Entrepreneur identified seven ways where you could be going wrong, and we've been collated them below…

1. You’re distracted by appearance

Much like Austin Power was entranced by the ‘mole’ in Goldmember, we’re all guilty of being distracted by someone’s appearance. In fact, research from Rice University and the University of Houston has backed this unconscious bias up. They found that people with birthmarks, scars and other facial disfigurements are more likely to receive poor ratings in job interviews.

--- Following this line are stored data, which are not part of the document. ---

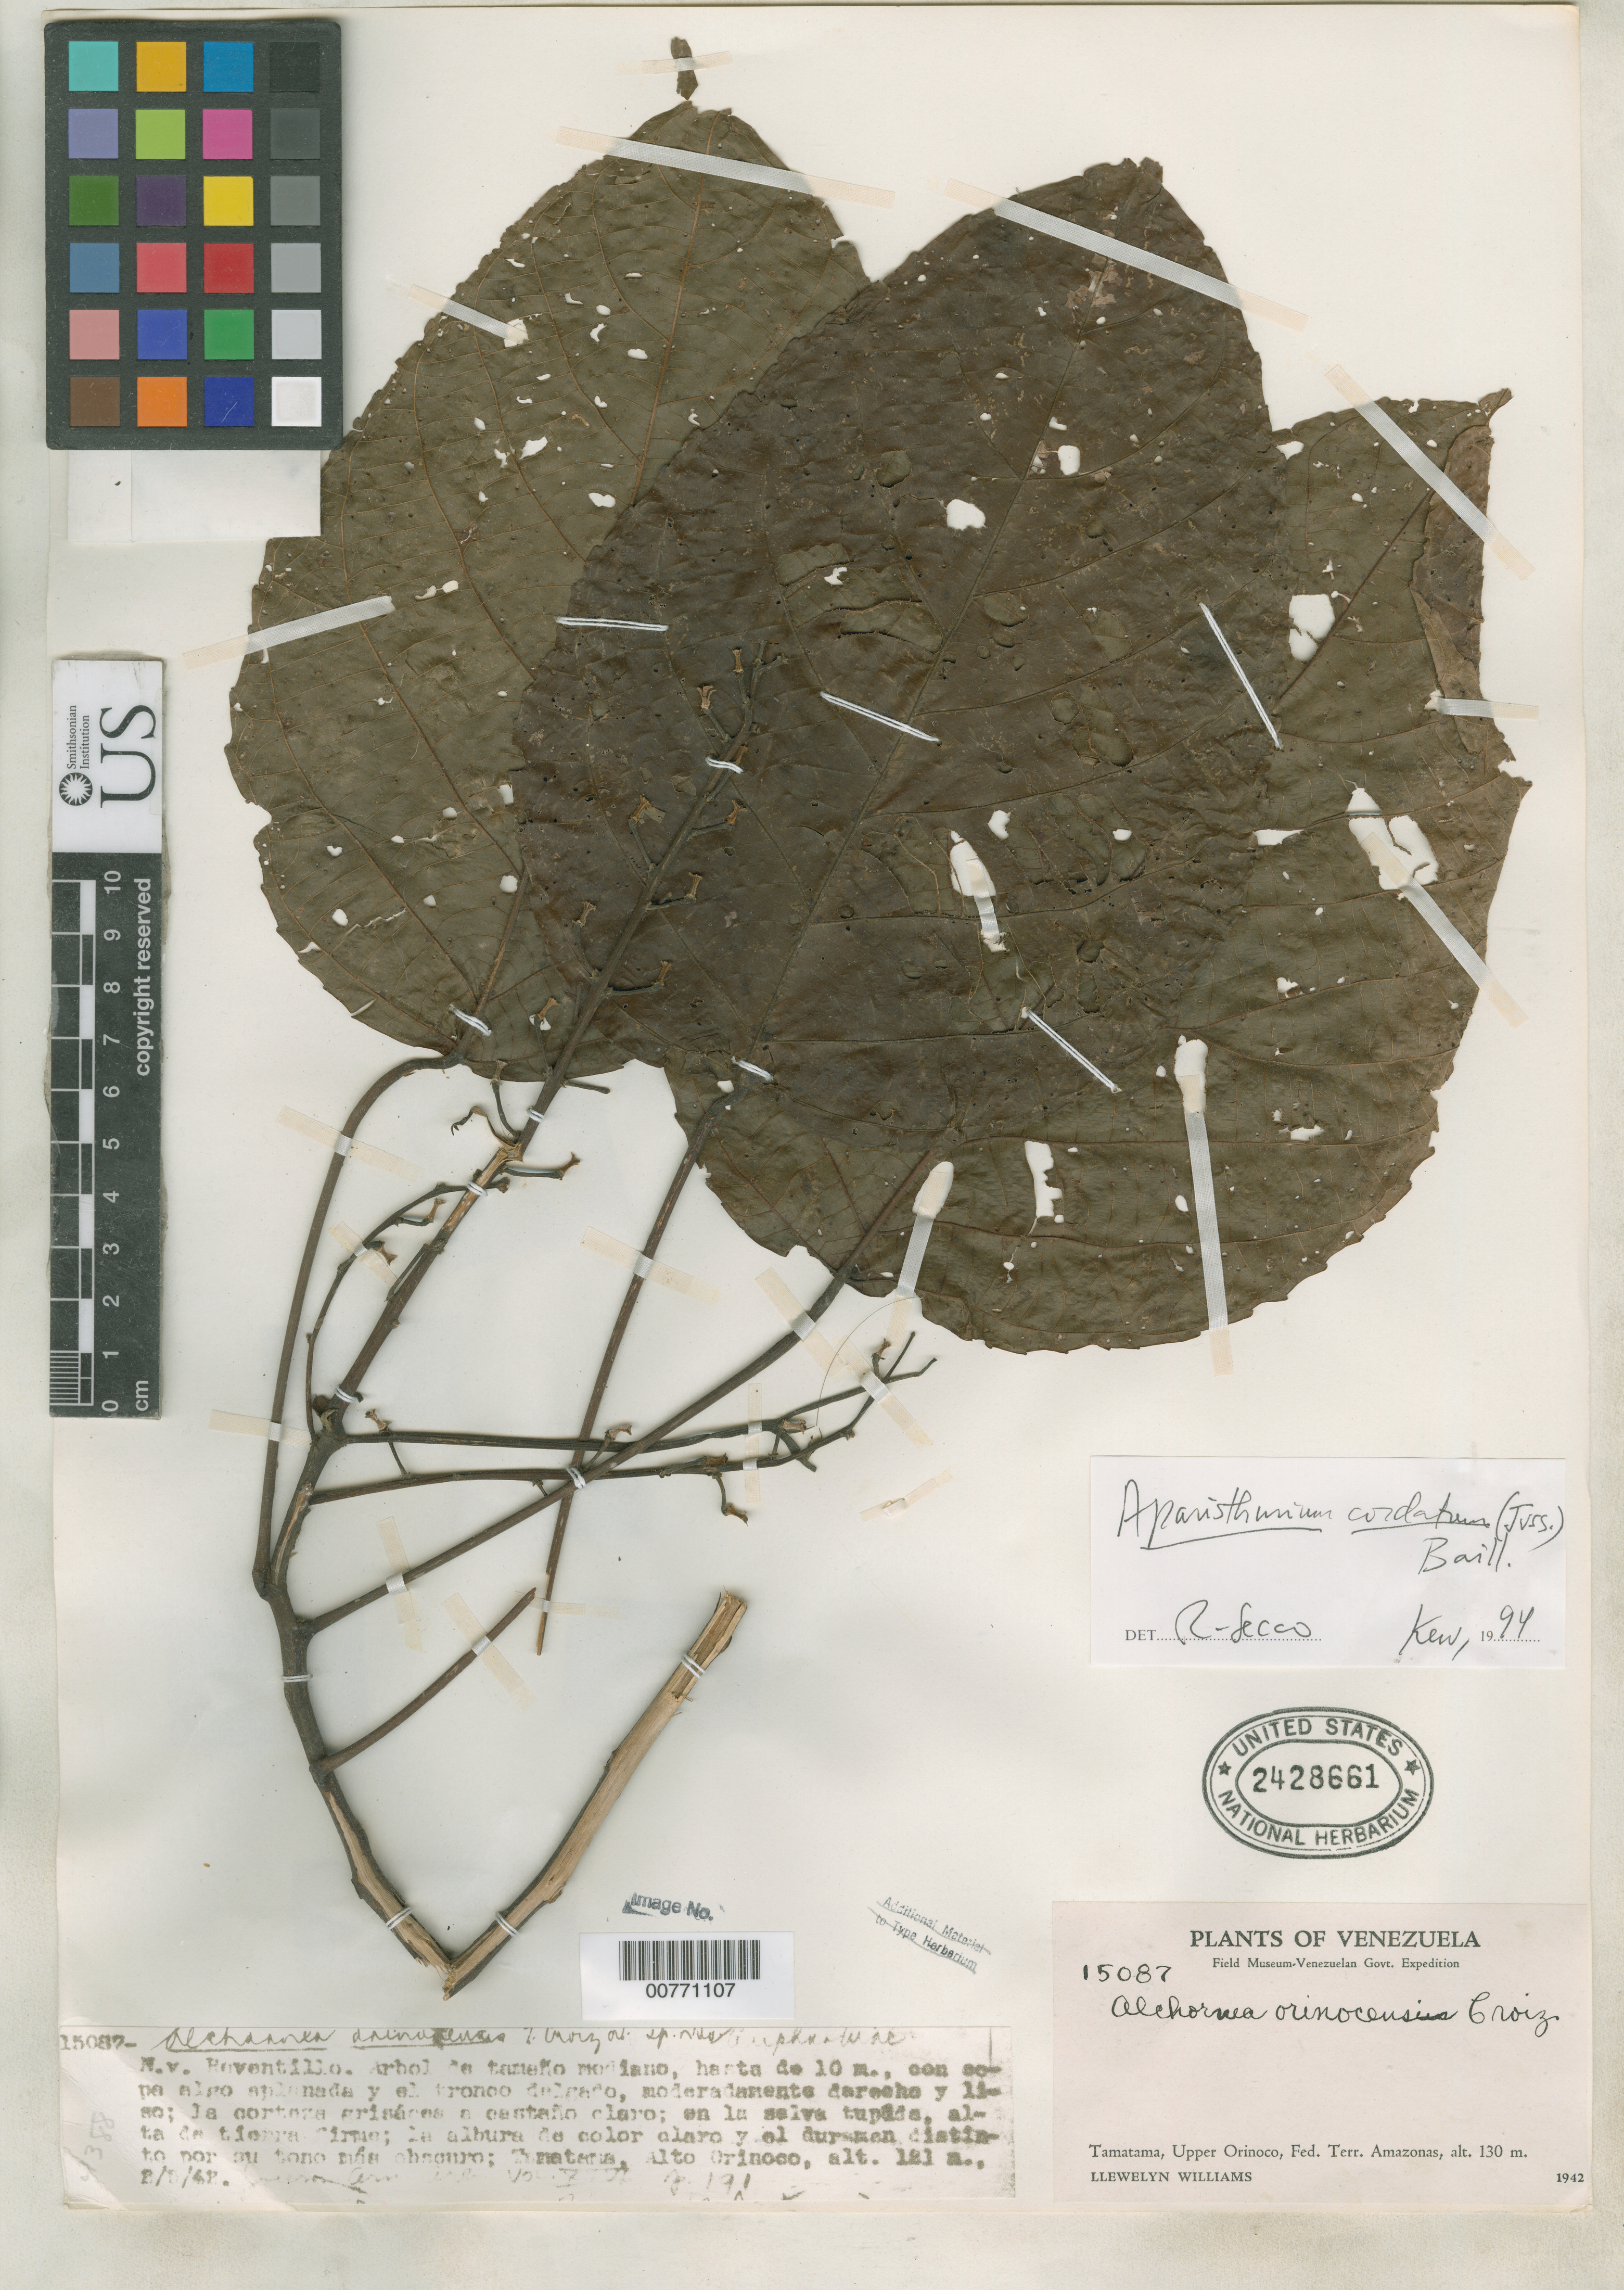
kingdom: Plantae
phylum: Tracheophyta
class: Magnoliopsida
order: Malpighiales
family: Euphorbiaceae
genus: Aparisthmium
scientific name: Aparisthmium cordatum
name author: (A. Juss.) Baill.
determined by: Secco, R. de S.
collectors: Ll. Williams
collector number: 15087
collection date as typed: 05 Feb 1942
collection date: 1942-02-05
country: Venezuela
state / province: Amazonas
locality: Tamatama, Upper Orinoco, Fed. Terr. Amazonas.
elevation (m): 121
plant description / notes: Paratype.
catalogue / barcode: US 2428661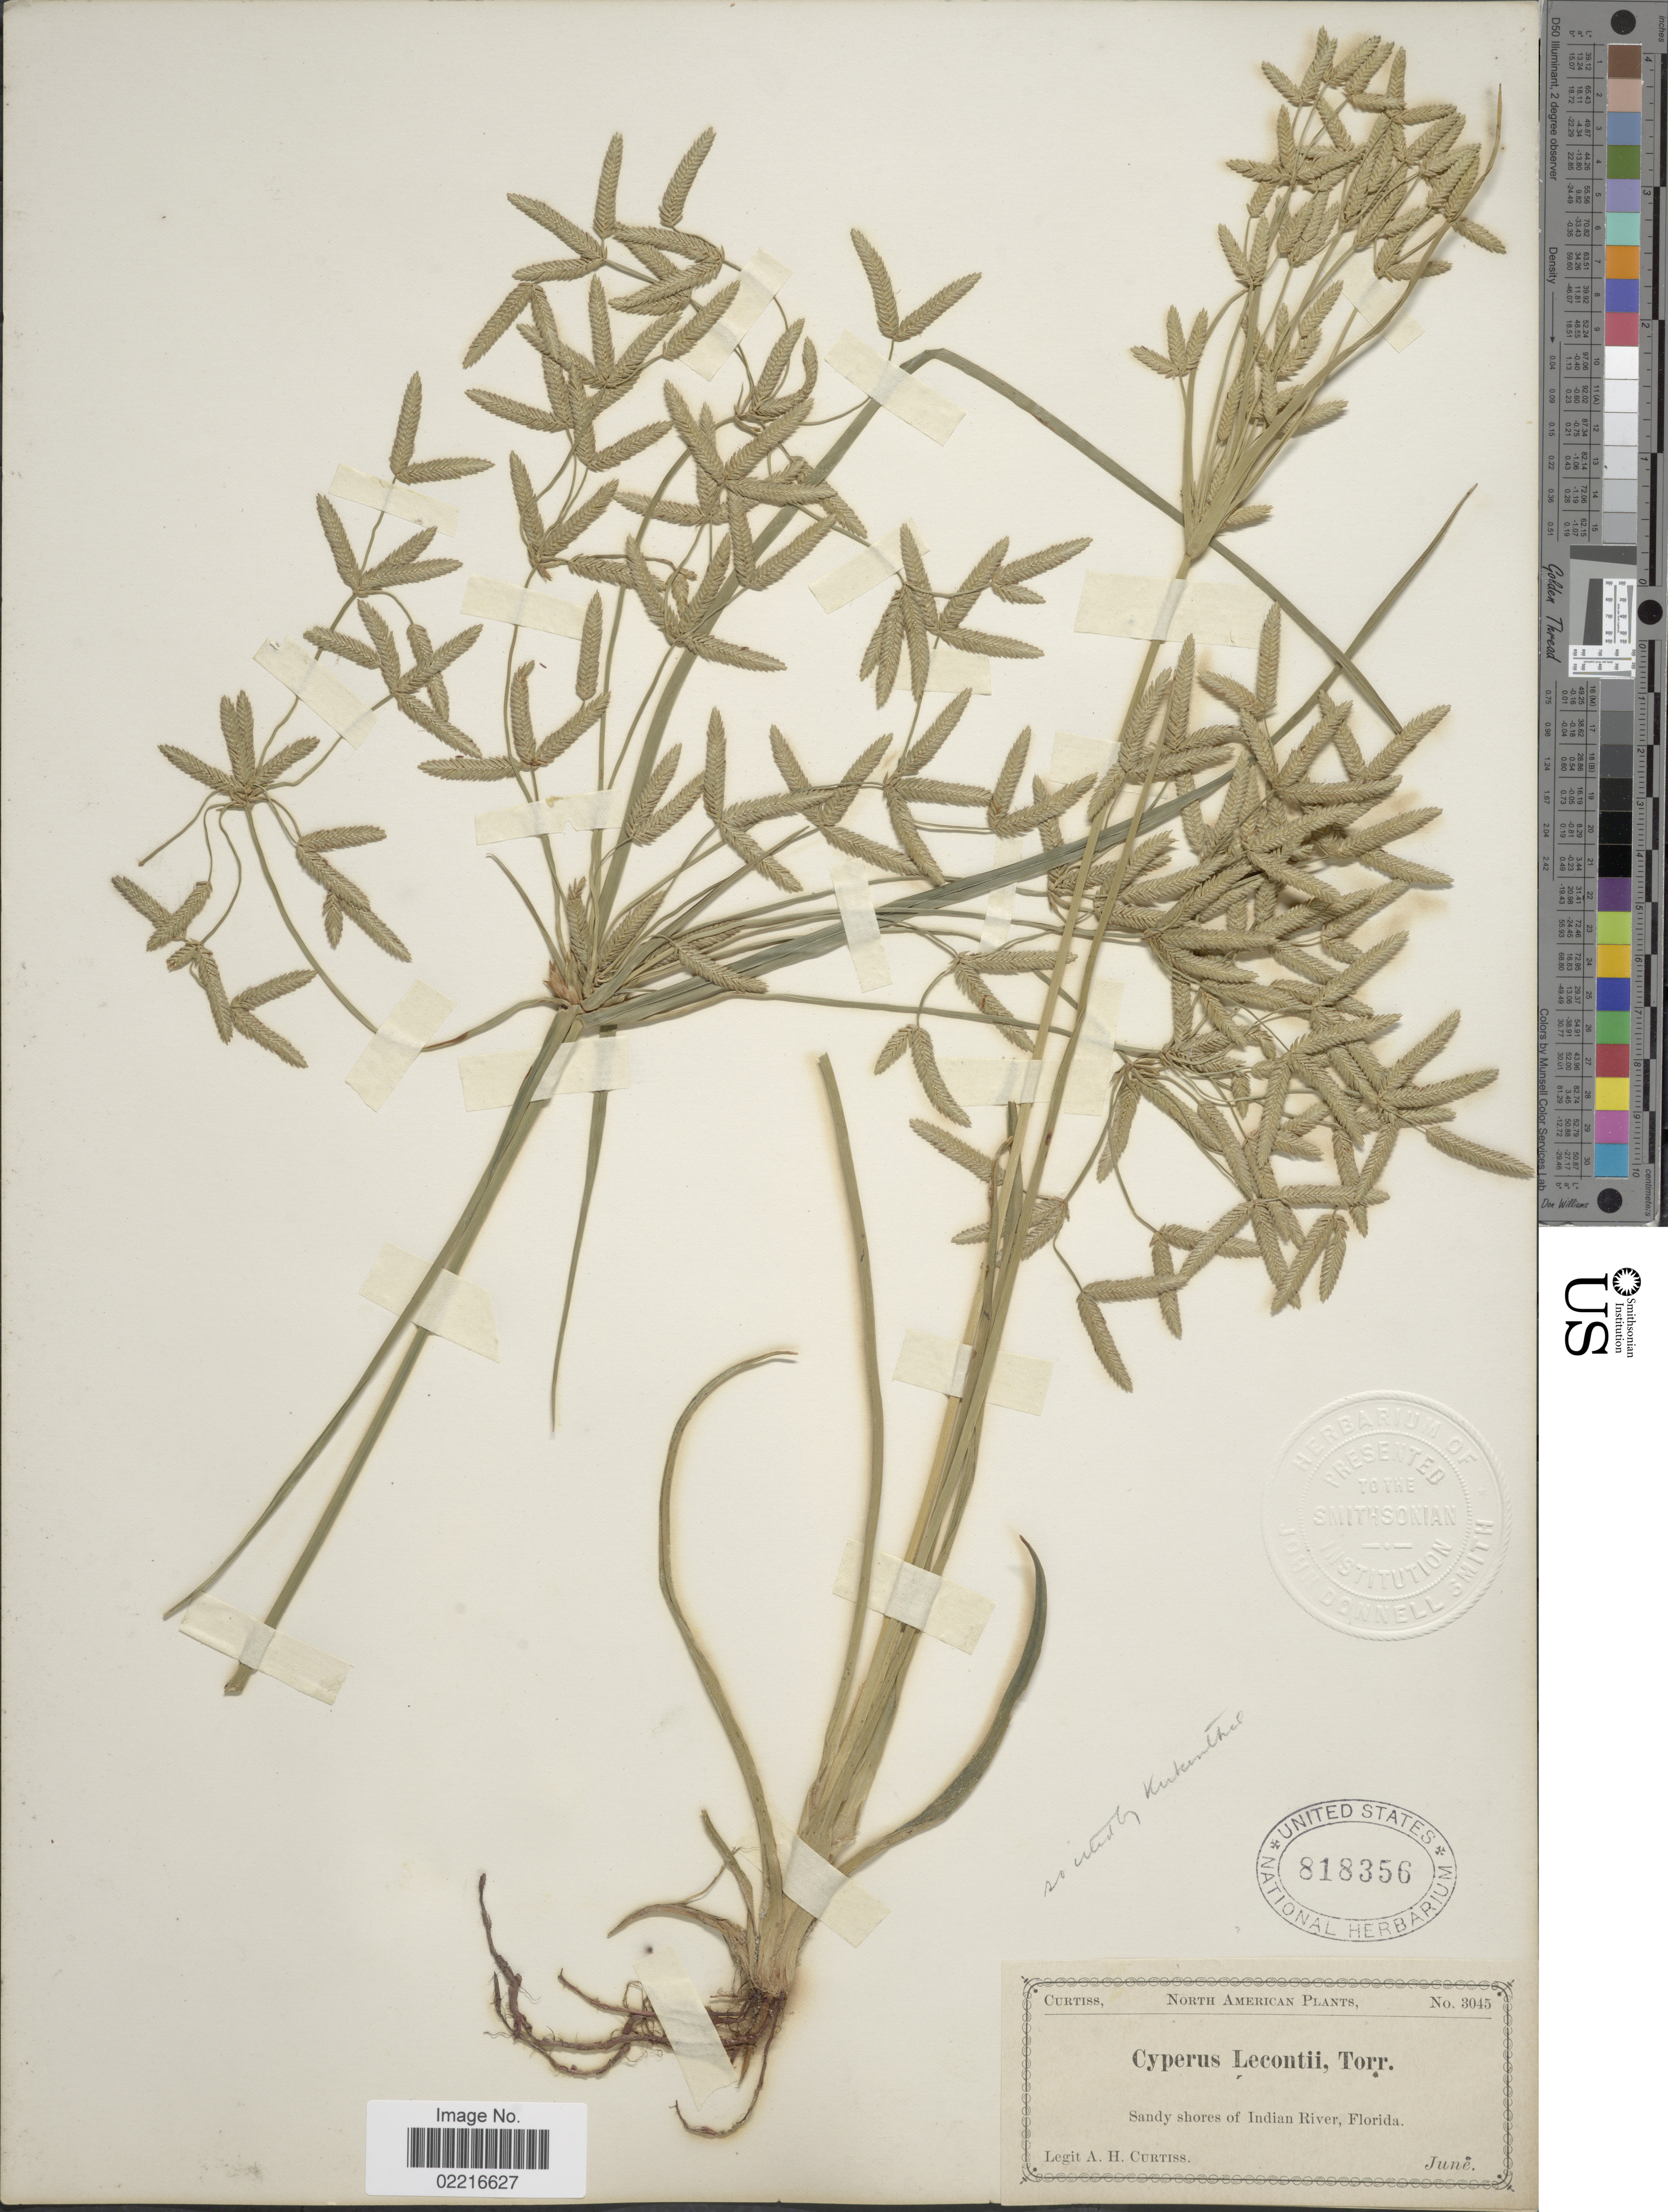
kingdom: Plantae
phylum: Tracheophyta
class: Liliopsida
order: Poales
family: Cyperaceae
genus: Cyperus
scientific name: Cyperus lecontei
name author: Torr. ex Steud.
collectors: A. H. Curtiss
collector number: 3045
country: United States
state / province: Florida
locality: Sandy shores of Indian River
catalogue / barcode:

2. You misread body language

Decisions are often made by what a candidate didn’t say, rather than what they did. In fact, a recent survey conducted by Robert Half found that interviewers place a lot of onus on applicants’ eye contact, facial expressions, handshakes and posture. Find out more about how you can adjust your body language to put candidates at ease, here.

3. You’re taking too long

Whilst the speed of hiring should never be the main focus of a recruiter, it’s important to be streamlined and efficient and not make your candidate wait too long. With the global average standing at 23.7 days, delaying your candidate could give them itchy feet.

Andrew Chamberlain, Glassdoor's Chief Economist, explained: “The longer it takes to hire, the greater the productivity loss for employers. And, the longer money is left on the table waiting for potential candidates."